Strava aims to get people, as part of their subscriber “growth life cycle”, to become ambassadors of sorts for the brand. “We want them to become evangelists,” he said. Challenges with other athletes (who must also be subscribers) are one such feature which is designed to support the kind of behaviour which will lead to subscribers promoting the value of a paid subscription to other users and friends.

Building something global out of local activities

Asked about how Strava straddles its global reach with the highly localised, individual nature of exercising, he commented: “We’ve definitely benefited from the notion that it’s better if your friends are on it. Some kind of fire is often lit by external factors. Take the UK and Brazil, two of our biggest markets – these really lit up after the Olympics, when people became excited about sport.

“We try to take that initial fire and accelerate it. Our playbook is about how we use influencers in the community, prominent (not necessarily professional) athletes who are well connected can help amplify Strava and spread the word.”

Only two or more connections with other athletes are necessary for a good level of engagement, Lorsch added. It isn’t a platform where people are following hundreds of others.

Strava also gets coverage from other outlets. At the end of the year, Strava releases information about the trends they’re seeing called The Year in Sport. This results in a lot of coverage and interesting stories about behaviour change, for example as a result of Covid-19.
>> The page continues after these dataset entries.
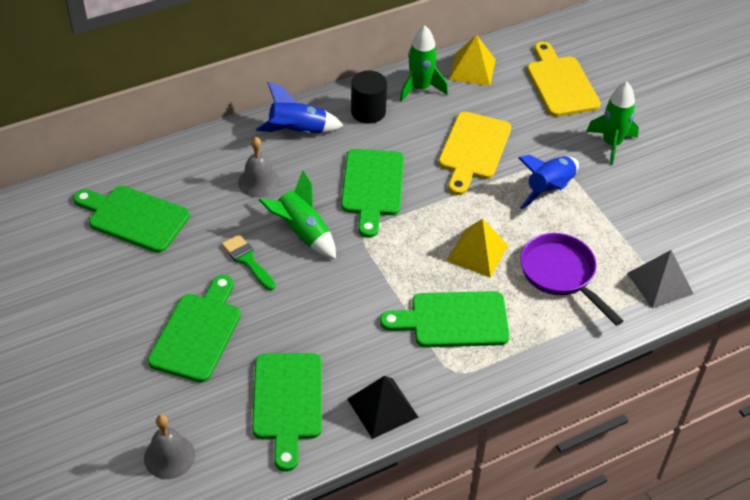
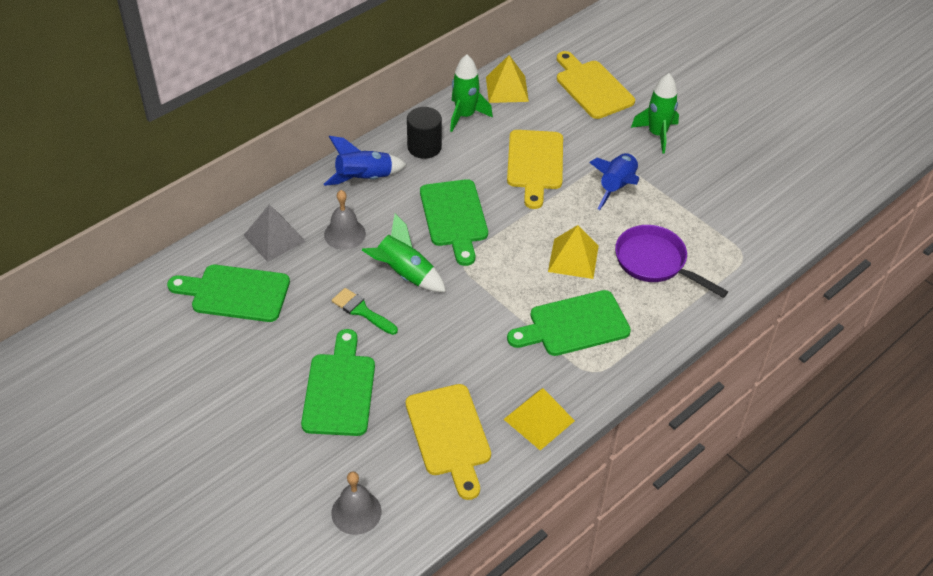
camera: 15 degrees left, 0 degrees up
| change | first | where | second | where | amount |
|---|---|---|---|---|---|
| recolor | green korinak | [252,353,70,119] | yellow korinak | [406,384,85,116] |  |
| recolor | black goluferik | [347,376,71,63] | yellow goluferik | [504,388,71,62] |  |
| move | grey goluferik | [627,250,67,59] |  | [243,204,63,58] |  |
“We’re moving towards a model of marketing our subscriptions according to the sports calendar at the regional level and localising our pricing,” said Lorsch. “At the moment, it’s not very localised – there are a lot of places in the world, we’re actually overpriced. So we want to look at this.” 

Sports are also highly regional. In Japan, a specific kind of relay-racing called Ekiden is a popular way to go running. It is a format that Strava could build on in Japan, but perhaps not elsewhere. 

Advice for others on subscriptions

Overall, Lorsch advises that when it comes to subscriptions, clarifying your model and ensuring you know what you are offering is important. “Also, simply because something is social in nature, it doesn’t mean it has to be free,” he added. “Make it clear that you are building things for your subscribers specifically.”

On churn, Lorsch commented: “Getting subscribers to be active and engaged with the features which we know are correlated with retention, rather than ‘intervening’ at the end, is what we focus on.

“We don’t want to make it hard for people to cancel. But we do want to know how we can win them back. Paid members don’t disappear, they still remain part of the free network. So we can always try to get them back.”